Still Here

Life does not end when Alzheimer’s begin.  That was the gist of the #Still Here campaign launched by the Canadian Alzheimer’s Society in 2016.  The truth of that cannot be denied but the necessity to make a campaign about it attests to the fact that Alzheimer’s disease culminates in life’s end.

Bert is definitely still here.  I have empirical evidence.

A few days ago I woke with an excruciating pain radiating from behind my left ear down to my shoulder.  It was perhaps the worst pain I have ever had, and that is coming from someone who has given birth.  It was horrendous.  I could hardly get out of bed and having succeeded could not get back in.   My Bert woke and was immediately concerned that I was in pain.   I got the pain medication Bert got the glass. To take it I had to fill the glass to the brim and sip carefully as Bert held the glass as I could not move my neck in any direction.  No relief.  Bert kept fussing wanting to know what he could do so I sent him back to bed.

As I could not sit, stand or lie down I knew I had to get some help.  As a caution I chewed two baby aspirins and decided to call for an ambulance as it was 2:15 a.m. in the morning.

Bert had fallen asleep.  Of course, he has to go with me.  He cannot be left alone and we would be fast forwarded into World War three if that was even suggested.  I must give thanks for small mercies however, as my Bert can still dress himself.  Instantly awake his first concern was for me.  He did as told then said: “I am ready but I did not shave.”  I told him that was OK and he could shave when we came back.

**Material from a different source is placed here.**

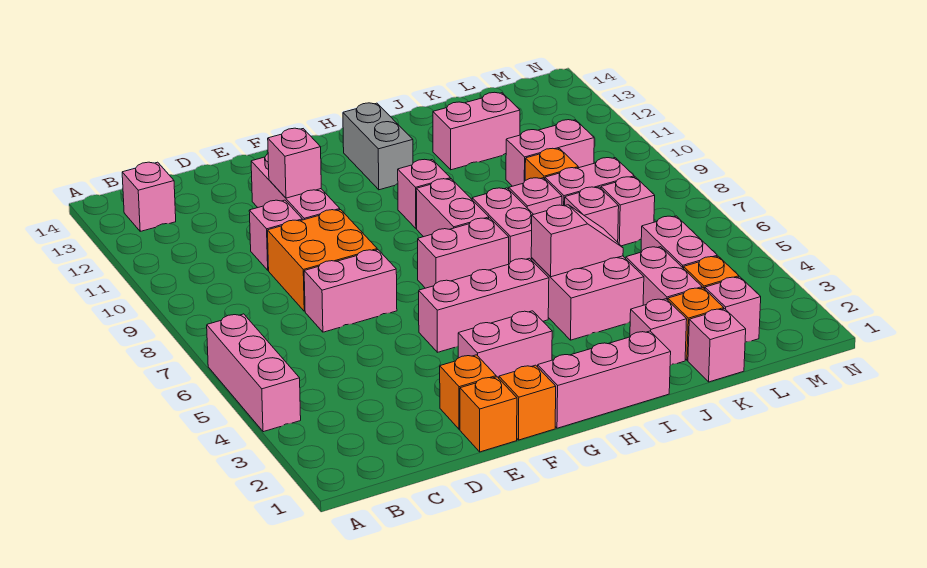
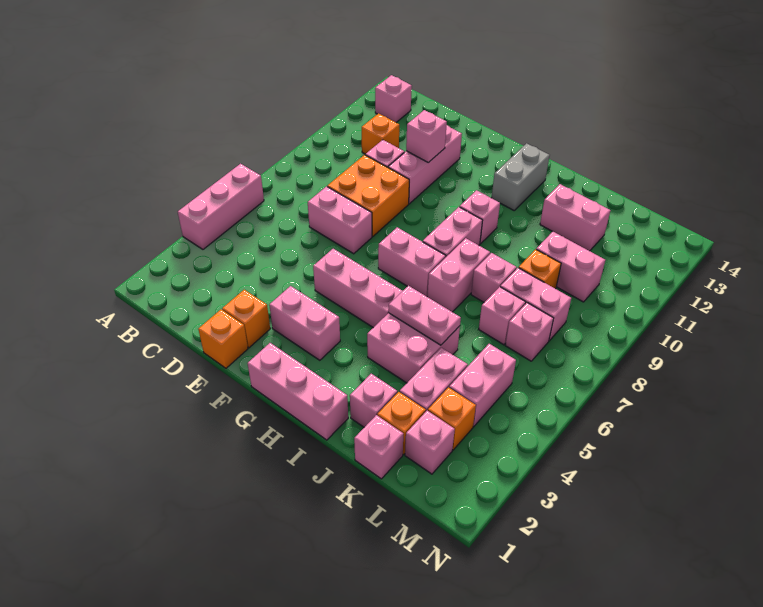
orange brick F1 level 1 -> orange brick C11 level 1
pink slope I5:J5 level 2 top I -> pink plate I5:J5 level 2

I got my Emergency Information Vial from the fridge and handed it to the Paramedics.  They were pleased and went through the twenty questions routine while checking all my vitals.  Having ascertained that it was muscular-skeletal in origin and not cardiac related I was placed carefully in the ambulance while Bert sat up front with the driver.  He kept asking them if they were going to make his wife ‘right’.   By now they were aware that my Bert had dementia from the vial information and from me.  I just wanted the ride to be over.  We were travelling on streets I travel almost every day but had never realized how rough they were as every jolt was another stab of pain.

At the hospital we went through the formalities very quickly and my Bert, clutching my purse, was with me every step of the way.  He had just one statement and question to anyone who came to see me:  “My wife is not right.  You can make her right?” As my Bert said this over and over I noticed he was picking his nails, a sure sign of anxiety.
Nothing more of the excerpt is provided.